Required action A - In the passage on Bach and Berlin opera, copy word for word the part from "The significance of" to "of the century.".

Text excerpt -
The significance of this rethinking of Bach extends beyond his biography. Modern focus on instrumental music at Berlin has obscured the leading role there of Italian opera, which echoes in Bach’s sonatas and concertos of the 1740s. His famous Program Trio of 1749—a metaphorical dialog between two violins—is only the most explicit instance of musical “duologuing” in works of Bach, Graun, and others that imbue instrumental music with a newly intense rhetoric. Ironically, Bach’s actual vocal music proves less dramatic than his instrumental writing, and in the new genre of lyrical oratorio he replaced dialog with narration (as in revisions of the Auferstehung). This reflected general trends that made the metaphorical, sublimated drama and rhetoric of instrumental music more attractive to northern European listeners than the real thing until the end of the century.

Material for this task -
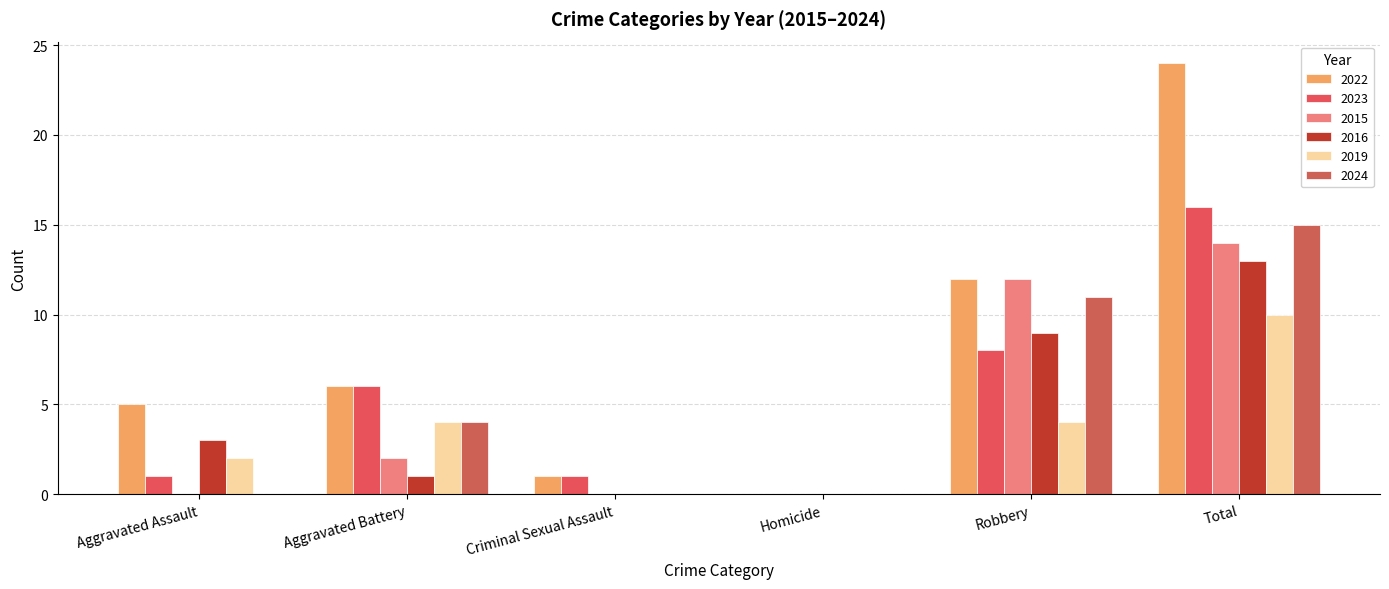

Reading left to right, transcribe all the data shown in this chart.

2022: 5	6	1	0	12	24
2023: 1	6	1	0	8	16
2015: 0	2	0	0	12	14
2016: 3	1	0	0	9	13
2019: 2	4	0	0	4	10
2024: 0	4	0	0	11	15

Required action B - Quote the records above exactly, all of them, but leave out the pictures.

Expected answer A -
The significance of this rethinking of Bach extends beyond his biography. Modern focus on instrumental music at Berlin has obscured the leading role there of Italian opera, which echoes in Bach’s sonatas and concertos of the 1740s. His famous Program Trio of 1749—a metaphorical dialog between two violins—is only the most explicit instance of musical “duologuing” in works of Bach, Graun, and others that imbue instrumental music with a newly intense rhetoric. Ironically, Bach’s actual vocal music proves less dramatic than his instrumental writing, and in the new genre of lyrical oratorio he replaced dialog with narration (as in revisions of the Auferstehung). This reflected general trends that made the metaphorical, sublimated drama and rhetoric of instrumental music more attractive to northern European listeners than the real thing until the end of the century.

Expected answer B -
Reading left to right, transcribe all the data shown in this chart.

2022: 5	6	1	0	12	24
2023: 1	6	1	0	8	16
2015: 0	2	0	0	12	14
2016: 3	1	0	0	9	13
2019: 2	4	0	0	4	10
2024: 0	4	0	0	11	15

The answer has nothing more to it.